Companies that are considering selling their brand-name drugs and divesting the NDAs are at the key stage to take actions to reduce the risk of future Novartis liabilities. Several actions can be taken toward that goal:

  • First, as the Novartis majority advised, indemnification provisions must be in place when the ownership of the NDA is transferred. Although it will not entirely avoid the prospect of extended exposure as the majority assured, an indemnification clause could still help put most of the litigation burden on the actual manufacturer of the drugs − the generic drug companies.

  • Second, predecessor companies need to conduct more careful due diligence on potential buyers, especially on the buyers’ financial resources and approach to safety. It is at least implied in the majority’s opinion that the successor company’s lack of financial means factored into the determination of foreseeability.

  • Third, before selling its product and NDA, a predecessor company may consider whether it is feasible to revise the label and include in the warnings as many side-effects as the available scientific evidence suggests.
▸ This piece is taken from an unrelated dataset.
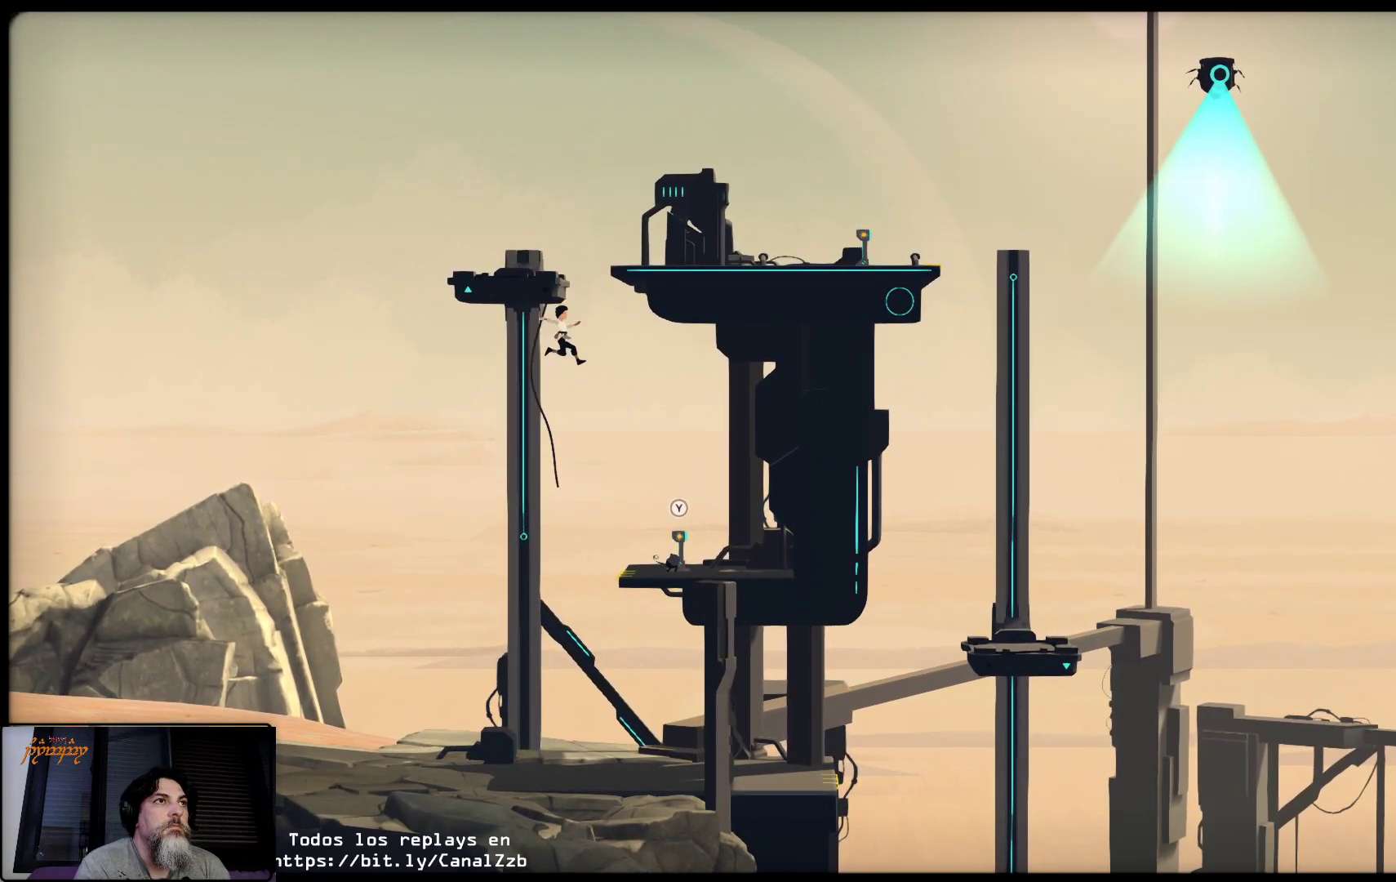
{"buttons": [], "left_stick": "right", "right_stick": "center", "events": [[17, "A", "up"]]}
Although there is always a risk that overwarning may cause the consumer to disregard the warning label’s content, it is still an effective way to avoid future failure-to-warn liability.

  • Lastly, if financially feasible, drug innovators may consider forming a “special-purpose entity” (SPE) for the development, manufacture and distribution of each drug that carries a high risk of severe side-effects.[xiv] A SPE can take the form of a limited liability company, and can be wound up (e., discontinued) when the parent company decides to sell the drug. The establishment of a SPE may help to legally isolate the parent company of a high-risk project and to allow other investors to take a share of the risk.


[i] 168 Cal.App.4th 89 (Ct. App. 2008).

[ii] Bexis, Innovator Liability at 100, Drug and Device Law (July 18, 2014). https://www.druganddevicelawblog.com/?s=innovator+liability+at+100

[iii] Huck v. Wyeth, Inc., 850 N.W.2d 353, 380 (Iowa 2014).

[iv] 4 Cal.5th 145; 226 Cal.Rptr.3d 336 (2017).

[v] Id.

[vi] Novartis, supra, 4 Cal.5th at 158.

[vii] Id. at 160-162.

[viii] Id. at 161-162.

[ix] Id. at 155.

[x] Id. at 166-191.

[xi] Id. at 183.

[xii] Id. at 183-184.

[xiii] Id. at 180.

[xiv] Sainati, Tristano; Brookes, Naomi; Loatelli, Giorgio (2016-09-19).  “Special Purpose Entities in Megaprojects: empty boxes or real companies? Literature Review.” Project Management Journal. 48:55-73.